Wordpress as a CMS
Tuesday, June 17th, 2008
What can I say, I’m having an affair with Wordpress - again. Another sleepless night, unable to peel myself away from the endless array of widgets and plugins that enables you to extend the base Wordpress platform into a Web 2.0 multimedia extravaganza. It’s brilliant. It’s addictive. It’s open-source CMS with a HUGE community supporting it. Wordpress is also stacked, out of the box almost, for SEO. There are some minor tweaks you may need to action, and plugins you need to install, but generally the Wordpress engine pumps out validated XHTML that the SE’s prefer. You can add a Google Sitemap at the click of a button, detailed stats at the click of a button - it’s endless.

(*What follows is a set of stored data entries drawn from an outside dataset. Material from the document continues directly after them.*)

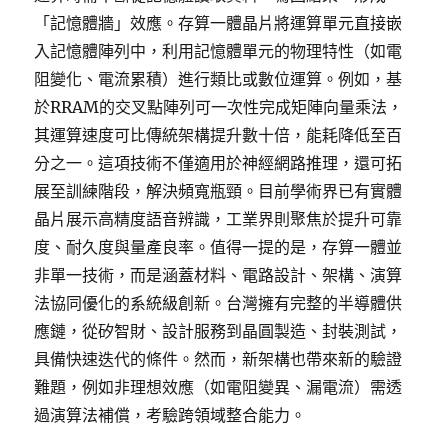
「記憶體牆」效應。存算一體晶片將運算單元直接嵌
入記憶體陣列中，利用記憶體單元的物理特性（如電
阻變化、電流累積）進行類比或數位運算。例如，基
於RRAM的交叉點陣列可一次性完成矩陣向量乘法，
其運算速度可比傳統架構提升數十倍，能耗降低至百
分之一。這項技術不僅適用於神經網路推理，還可拓
展至訓練階段，解決頻寬瓶頸。目前學術界已有實體
晶片展示高精度語音辨識，工業界則聚焦於提升可靠
度、耐久度與量產良率。值得一提的是，存算一體並
非單一技術，而是涵蓋材料、電路設計、架構、演算
法協同優化的系統級創新。台灣擁有完整的半導體供
應鏈，從矽智財、設計服務到晶圓製造、封裝測試，
具備快速迭代的條件。然而，新架構也帶來新的驗證
難題，例如非理想效應（如電阻變異、漏電流）需透
過演算法補償，考驗跨領域整合能力。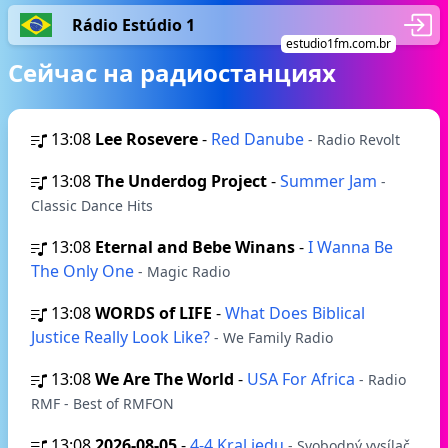
Rádio Estúdio 1
estudio1fm.com.br
Сейчас на радиостанциях
13:08
Lee Rosevere
-
Red Danube
- Radio Revolt
13:08
The Underdog Project
-
Summer Jam
-
Classic Dance Hits
13:08
Eternal and Bebe Winans
-
I Wanna Be
The Only One
- Magic Radio
13:08
WORDS of LIFE
-
What Does Biblical
Justice Really Look Like?
- We Family Radio
13:08
We Are The World
-
USA For Africa
- Radio
RMF - Best of RMFON
13:08
2026-08-05
-
4-4 Kral jedu
- Svobodný vysílač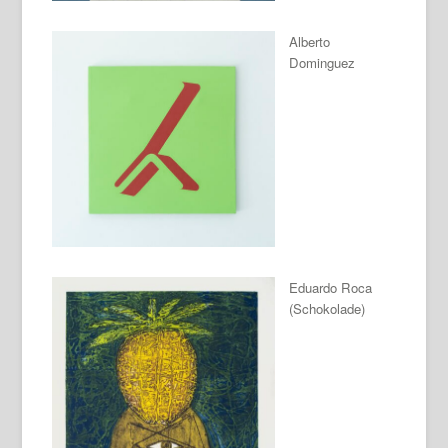
Alberto
Dominguez
Eduardo Roca
(Schokolade)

I’ll prepare a list at some stage of the plugins I’ve tested, and my favourite all time, must have plugins.
I’ve been working with a template that has simply revolutionalised a series of network sites I’m building out for the education sector. This template, once you get your head around it, displays alot of information in a rather clear, functional and accessible manner. Very much a CNN style “News Theme”. One of the tweaks I performed was Ad Rotation with comprehensive tracking tools, including analytics. Clients can access their profiles for ease of enhancement, and advertising reports and statistics to see where their leads are coming from.
There are times when you experience conflicts and corruption, but you can always find a thread or post somewhere outlining the solution, as you can bet someone else, elsewhere, has had a similar issue at some stage.
Seriously though - why would you even think of paying for a CMS, let alone a custom CMS, when you can use something so well supported such as Wordpress? …that has literally thousands of themes available, and is totally extendable. I’ve been refining and perfecting a few templates, stacked to the hilt with all of the required widgets, plugins and modifications, etc. Mind you, everything is always upgrading. …and it’s not too hard to go plugin crazy and swamp your template with extraneous code that’ll inevitably slow the user experience right down if not exercised with relative frugality.